** begin AVAILABLE DATA **

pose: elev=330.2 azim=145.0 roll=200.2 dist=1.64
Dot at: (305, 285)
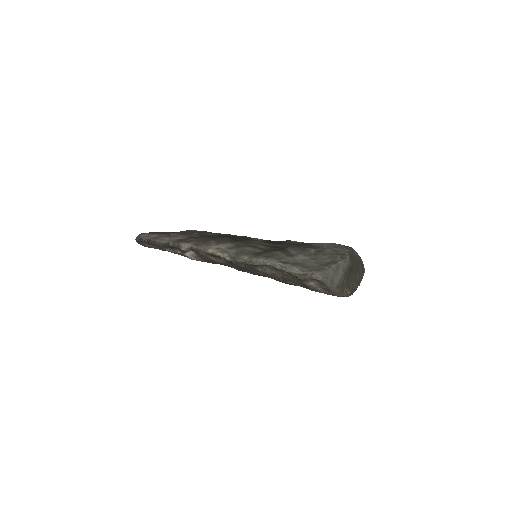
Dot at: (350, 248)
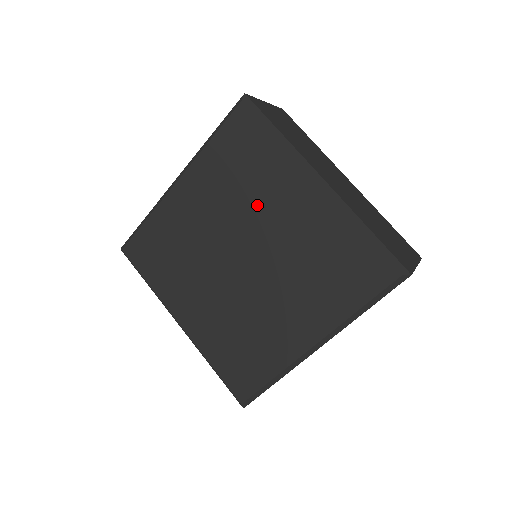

** end AVAILABLE DATA **
** begin AVAILABLE DATA **

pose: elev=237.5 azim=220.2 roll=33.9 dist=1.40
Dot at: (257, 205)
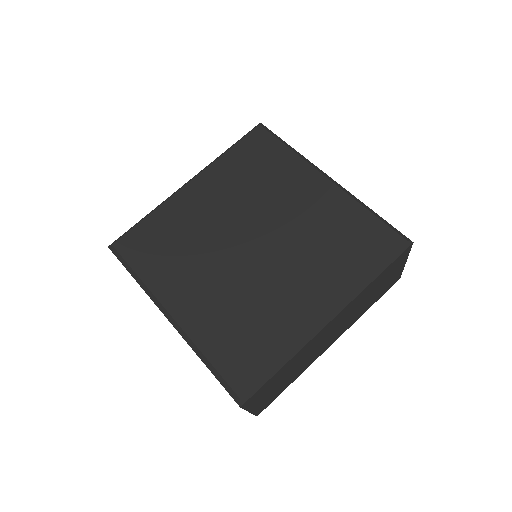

** end AVAILABLE DATA **

OBJECTIVE: Which rows above contain the string "elev"? Locate each one and copy it in full, treating uppercase and lowercase as different.

THE SOLUTION:
pose: elev=330.2 azim=145.0 roll=200.2 dist=1.64
pose: elev=237.5 azim=220.2 roll=33.9 dist=1.40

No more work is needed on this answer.